Selected extract:
◆ ◆ ◆


    The alterations that arise by so-called accidentals: the natural, sharp, flat, double sharp, and double flat are "outside" the key signature, and apply to any given pitch in a given register (octave), for the duration of the measure, unless cancelled by another accidental.

    That has been the basic practice in tonal music notation from 1750 or earlier, to the present, pretty much regardless of style. However, highly chromatic and non-tonal (post-tonal) music uses a some different conventions, which need not be elaborated here. :ninja:
  8. BassChuck

    BassChuck Supporting Member

    Nov 15, 2005
    The 'understanding' is that the octave is affected by the accidental, however I've seen a few cases where this is not the true. If you are writing music it's probably a good idea to write an extra accidental for the octave to avoid confusion. If you are sight reading, the best action to take is to assume the octave is affected by the accidental.
  9. cowsgomoo

    cowsgomoo gone to Longstanton Spice Museum

    Feb 8, 2003
    you have to remember that notation is an evolving language, and there's no standardised body that sets the rules... so there's ambiguity about things like accidentals

    so whilst it's generally thought by most authoritative sources that notes on other octaves are not affected by accidentals, many people think they ARE (the opinion on this thread is 50/50 on the subject)

◆ ◆ ◆

Extracted material:
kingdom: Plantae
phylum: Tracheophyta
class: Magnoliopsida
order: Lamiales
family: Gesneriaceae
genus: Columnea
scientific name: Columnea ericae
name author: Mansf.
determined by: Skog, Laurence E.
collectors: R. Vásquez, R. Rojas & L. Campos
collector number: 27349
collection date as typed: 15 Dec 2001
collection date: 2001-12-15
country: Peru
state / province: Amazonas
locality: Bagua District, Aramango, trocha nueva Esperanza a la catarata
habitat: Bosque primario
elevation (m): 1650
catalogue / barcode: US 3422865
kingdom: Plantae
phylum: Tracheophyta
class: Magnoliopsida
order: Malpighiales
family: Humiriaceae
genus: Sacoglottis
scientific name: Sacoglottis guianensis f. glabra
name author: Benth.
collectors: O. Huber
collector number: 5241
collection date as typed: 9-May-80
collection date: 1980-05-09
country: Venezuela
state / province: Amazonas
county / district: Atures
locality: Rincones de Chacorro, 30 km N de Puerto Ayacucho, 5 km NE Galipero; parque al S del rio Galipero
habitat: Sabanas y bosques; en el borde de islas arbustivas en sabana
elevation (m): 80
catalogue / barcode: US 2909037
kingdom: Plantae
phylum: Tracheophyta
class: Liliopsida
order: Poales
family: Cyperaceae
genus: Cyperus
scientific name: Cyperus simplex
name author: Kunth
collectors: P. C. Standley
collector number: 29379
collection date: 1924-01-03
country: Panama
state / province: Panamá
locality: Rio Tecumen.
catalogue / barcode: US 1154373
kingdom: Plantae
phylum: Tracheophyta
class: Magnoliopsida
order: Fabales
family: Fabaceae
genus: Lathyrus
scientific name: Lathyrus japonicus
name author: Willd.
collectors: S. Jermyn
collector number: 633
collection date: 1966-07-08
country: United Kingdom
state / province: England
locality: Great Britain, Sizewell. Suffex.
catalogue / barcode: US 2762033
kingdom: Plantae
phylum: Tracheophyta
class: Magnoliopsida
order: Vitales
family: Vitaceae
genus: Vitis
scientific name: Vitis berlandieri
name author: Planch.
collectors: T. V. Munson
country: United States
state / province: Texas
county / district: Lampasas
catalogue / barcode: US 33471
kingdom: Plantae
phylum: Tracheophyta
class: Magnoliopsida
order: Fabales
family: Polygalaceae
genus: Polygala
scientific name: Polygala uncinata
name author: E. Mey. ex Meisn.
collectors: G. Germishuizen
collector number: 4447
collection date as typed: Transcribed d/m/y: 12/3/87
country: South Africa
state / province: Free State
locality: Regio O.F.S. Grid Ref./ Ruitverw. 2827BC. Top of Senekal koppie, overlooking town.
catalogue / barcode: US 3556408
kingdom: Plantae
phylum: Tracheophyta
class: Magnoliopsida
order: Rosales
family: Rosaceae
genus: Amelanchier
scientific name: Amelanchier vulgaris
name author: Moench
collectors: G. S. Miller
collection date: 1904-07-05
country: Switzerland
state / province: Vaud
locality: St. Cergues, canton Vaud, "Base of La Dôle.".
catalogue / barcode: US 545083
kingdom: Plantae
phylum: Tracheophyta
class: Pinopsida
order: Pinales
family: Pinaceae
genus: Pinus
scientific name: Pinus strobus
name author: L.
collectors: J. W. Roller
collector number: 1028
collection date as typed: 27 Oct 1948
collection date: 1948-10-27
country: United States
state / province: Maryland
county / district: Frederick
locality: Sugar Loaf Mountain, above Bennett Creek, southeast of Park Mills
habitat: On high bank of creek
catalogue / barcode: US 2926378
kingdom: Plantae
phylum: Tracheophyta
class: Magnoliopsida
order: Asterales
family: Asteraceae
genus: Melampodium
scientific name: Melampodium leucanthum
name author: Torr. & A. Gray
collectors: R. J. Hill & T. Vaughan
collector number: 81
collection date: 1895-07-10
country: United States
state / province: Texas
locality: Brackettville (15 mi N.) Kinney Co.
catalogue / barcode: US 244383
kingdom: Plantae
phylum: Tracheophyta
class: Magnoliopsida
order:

◆ ◆ ◆

What to do:
- a) Answer these questions from the forum excerpt on accidentals.
(i) From about what year has the basic practice of tonal music notation been in use?
(ii) According to BassChuck, what is the best action to take when sight reading?
(iii) According to cowsgomoo, how is opinion on the thread split on whether accidentals affect notes in other octaves?
- b) List every accidental named in the forum excerpt on accidentals.
- c) Reproduce word for word the passage of the forum excerpt on accidentals starting at "Nov 15, 2005" and ending at "by the accidental.".

Answers by item number:
- a)
(i) From 1750 or earlier.
(ii) Assume that the octave is affected by the accidental.
(iii) It is split 50/50.

- b)
natural
sharp
flat
double sharp
double flat

- c)
Nov 15, 2005
    The 'understanding' is that the octave is affected by the accidental, however I've seen a few cases where this is not the true. If you are writing music it's probably a good idea to write an extra accidental for the octave to avoid confusion. If you are sight reading, the best action to take is to assume the octave is affected by the accidental.